Saudara sepupu kemarin ngobrol. Beliau ngajar di pesantren sangat terkenal di daerah Jawa Barat (tidak boleh disebut namanya); gedung mentereng, besar, mahal, fasilitas super OK, dan mewah, dan gaji guru di sana jauh lebih tinggi, tenaga pengajar sangat mencukupi dan banyak para LC. Tapi ada ironi yang diceritakan, sampai beliau berkeinginan bikin pesantren sendiri.
#Pertama; adanya keresahan manajemen pesantren karena tidak terpenuhinya kuota pendaftar, dari biasanya menerima 7 kelas ful seleksi dan harus menolak sebagian dari pendaftar, sekarang hanya terpenuhi 5 kelas dengan tanpa ada pendaftar yang tereliminir alias semua diterima demi terpenuhinya kuota.
They said : “Wah ini sungguh meresahkan untuk pesantren dengan reputasi dan popularitas sebesar ini kok sampe kurang pendaftar. Waduuh..”

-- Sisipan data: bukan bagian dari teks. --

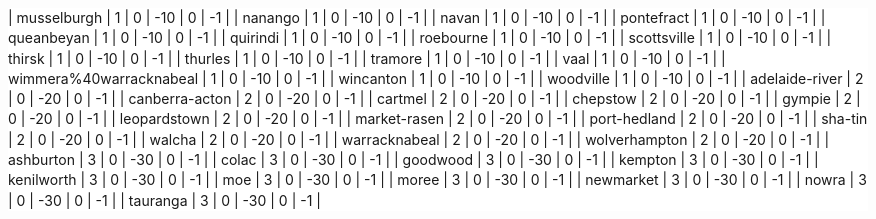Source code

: | musselburgh                |      1 |      0 |    -10   | 0    | -1    |
| nanango                    |      1 |      0 |    -10   | 0    | -1    |
| navan                      |      1 |      0 |    -10   | 0    | -1    |
| pontefract                 |      1 |      0 |    -10   | 0    | -1    |
| queanbeyan                 |      1 |      0 |    -10   | 0    | -1    |
| quirindi                   |      1 |      0 |    -10   | 0    | -1    |
| roebourne                  |      1 |      0 |    -10   | 0    | -1    |
| scottsville                |      1 |      0 |    -10   | 0    | -1    |
| thirsk                     |      1 |      0 |    -10   | 0    | -1    |
| thurles                    |      1 |      0 |    -10   | 0    | -1    |
| tramore                    |      1 |      0 |    -10   | 0    | -1    |
| vaal                       |      1 |      0 |    -10   | 0    | -1    |
| wimmera%40warracknabeal    |      1 |      0 |    -10   | 0    | -1    |
| wincanton                  |      1 |      0 |    -10   | 0    | -1    |
| woodville                  |      1 |      0 |    -10   | 0    | -1    |
| adelaide-river             |      2 |      0 |    -20   | 0    | -1    |
| canberra-acton             |      2 |      0 |    -20   | 0    | -1    |
| cartmel                    |      2 |      0 |    -20   | 0    | -1    |
| chepstow                   |      2 |      0 |    -20   | 0    | -1    |
| gympie                     |      2 |      0 |    -20   | 0    | -1    |
| leopardstown               |      2 |      0 |    -20   | 0    | -1    |
| market-rasen               |      2 |      0 |    -20   | 0    | -1    |
| port-hedland               |      2 |      0 |    -20   | 0    | -1    |
| sha-tin                    |      2 |      0 |    -20   | 0    | -1    |
| walcha                     |      2 |      0 |    -20   | 0    | -1    |
| warracknabeal              |      2 |      0 |    -20   | 0    | -1    |
| wolverhampton              |      2 |      0 |    -20   | 0    | -1    |
| ashburton                  |      3 |      0 |    -30   | 0    | -1    |
| colac                      |      3 |      0 |    -30   | 0    | -1    |
| goodwood                   |      3 |      0 |    -30   | 0    | -1    |
| kempton                    |      3 |      0 |    -30   | 0    | -1    |
| kenilworth                 |      3 |      0 |    -30   | 0    | -1    |
| moe                        |      3 |      0 |    -30   | 0    | -1    |
| moree                      |      3 |      0 |    -30   | 0    | -1    |
| newmarket                  |      3 |      0 |    -30   | 0    | -1    |
| nowra                      |      3 |      0 |    -30   | 0    | -1    |
| tauranga                   |      3 |      0 |    -30   | 0    | -1    |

#Kedua, mulai terjadi kecurigaan terhadap pengelolaan keuangan yang tidak transparan, kok mereka yang menjabat, semisal kepala madrasah, atau ketua yayasan, yang notabene adalah keluarga pendiri pesantren, kok bebas aja menggunakan uang, yang bahkan sampai hitungan M tanpa ada rincian yang transparan. Laporan pun hanya bersifat global. Why..
#Ketiga, masalah sensitif yaitu tunjangan, atau mukafa’ah, atau insentif atau honorarium guru-guru dan karyawan yang merasa kurang untuk standar di daerah tersebut, (Jabar dan DIY tentu beda harga-harga kebutuhan), apalagi guru baru, sementara anak-anak para guru jika bersekolah di situ juga biaya tetap tinggi meski ada diskon tapi tak seberapa. Jadi banyak guru-guru yang nyekolahin anaknya di luar karena faktor biaya.
Sementara, ketua yayasan dan para pimpinan terlihat hidup gelamor, tiba-tiba sudah ada mobil baru 3. Pernah bahkan ngerayain ultah harus nyewa kafe yang mewah, dan mengundang teman-teman dari kalangan high class, juga ngundang teman-teman club mobil, bikin orang-prang di bawahnya pasti bisik-bisik.